Как и я, но нужно признать, что я лучше справлялся с моими недостатками.
– Я не проиграю тебе. Тебе… Тебе… У кого воняет изо рта! – выдавила она, а ее лицо порозовело. Я рассмеялся.
– Твое время пошло, вонючка, – сказал я, подняв таймер в воздух.
– Знаешь, я правда начинаю уставать от этого. – Она сжала свои волосы, черные, словно оникс, как и ее глаза, завязывая тугой и на вид болезненный пучок. – Делать вид, что я невидимка для них. Все родители моих друзей…
– Миранда и отец не родители, – прервал ее я, хмурясь, пока над нашими головами собирались серые тучи, прям как школьные хулиганы. Скоро пойдет дождь. – Они просто люди с детьми. В этом есть разница.
– Но это нечестно! – Грейс запнулась. – Мама всегда наказывает меня, когда твой папа раздражает ее.
Сейчас был подходящий момент, чтобы напомнить, что я был личной боксерской грушей ее матери. Любимым занятием Миранды было жаловаться моему отцу, каким неудачником я был.

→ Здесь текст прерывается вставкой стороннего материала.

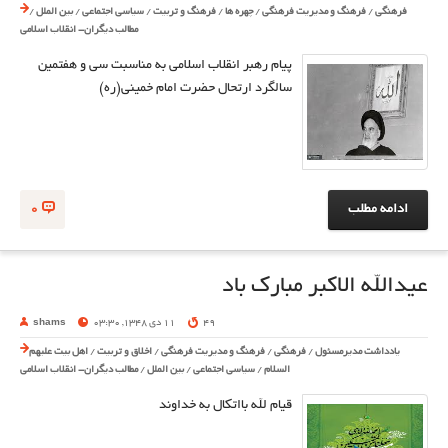
فرهنگی
/
فرهنگ و مدیریت فرهنگی
/
چهره ها
/
فرهنگ و تربیت
/
سیاسی اجتماعی
/
بین الملل
/
مطالب دیگران- انقلاب اسلامی
پیام رهبر انقلاب اسلامی به مناسبت سی و هفتمین
سالگرد ارتحال حضرت امام خمینی(ره)
ادامه مطلب
0
عیدالله الاکبر مبارک باد
49
11 دی 1348, 03:30
shams
یادداشت مدیرمسئول
/
فرهنگی
/
فرهنگ و مدیریت فرهنگی
/
اخلاق و تربیت
/
اهل بیت علیهم
السلام
/
سیاسی اجتماعی
/
بین الملل
/
مطالب دیگران- انقلاب اسلامی
قیام لله بااتکال به خداوند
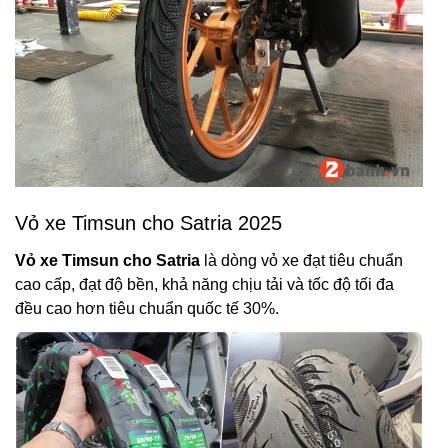
Vỏ xe Timsun cho Satria 2025
Vỏ xe Timsun cho Satria
là dòng vỏ xe đạt tiêu chuẩn
cao cấp, đạt độ bền, khả năng chịu tải và tốc độ tối đa
đều cao hơn tiêu chuẩn quốc tế 30%.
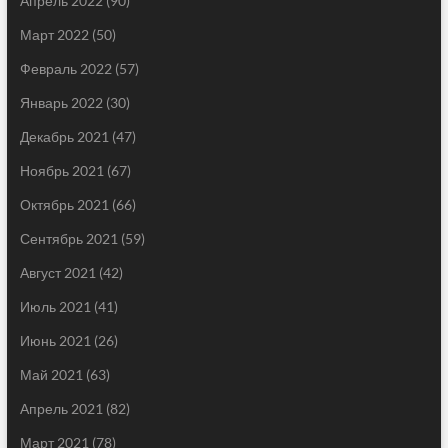
Апрель 2022
(90)
Март 2022
(50)
Февраль 2022
(57)
Январь 2022
(30)
Декабрь 2021
(47)
Ноябрь 2021
(67)
Октябрь 2021
(66)
Сентябрь 2021
(59)
Август 2021
(42)
Июль 2021
(41)
Июнь 2021
(26)
Май 2021
(63)
Апрель 2021
(82)
Март 2021
(78)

«Он не смеется. Не плачет. Не интересуется ничем, кроме астрономии и математики, что, прости меня, Дуг, просто ненормально для десятилетнего ребенка. Может, с ним что-то не так. Мы бы сделали ему только одолжение, если проверили его на тестах. О, еще он не зевает, когда другие зевают! Ты замечал? Это показывает недостаток эмпатии. Он может быть социопатом. Социопат! Под крышей нашего дома!» – так она обычно говорила.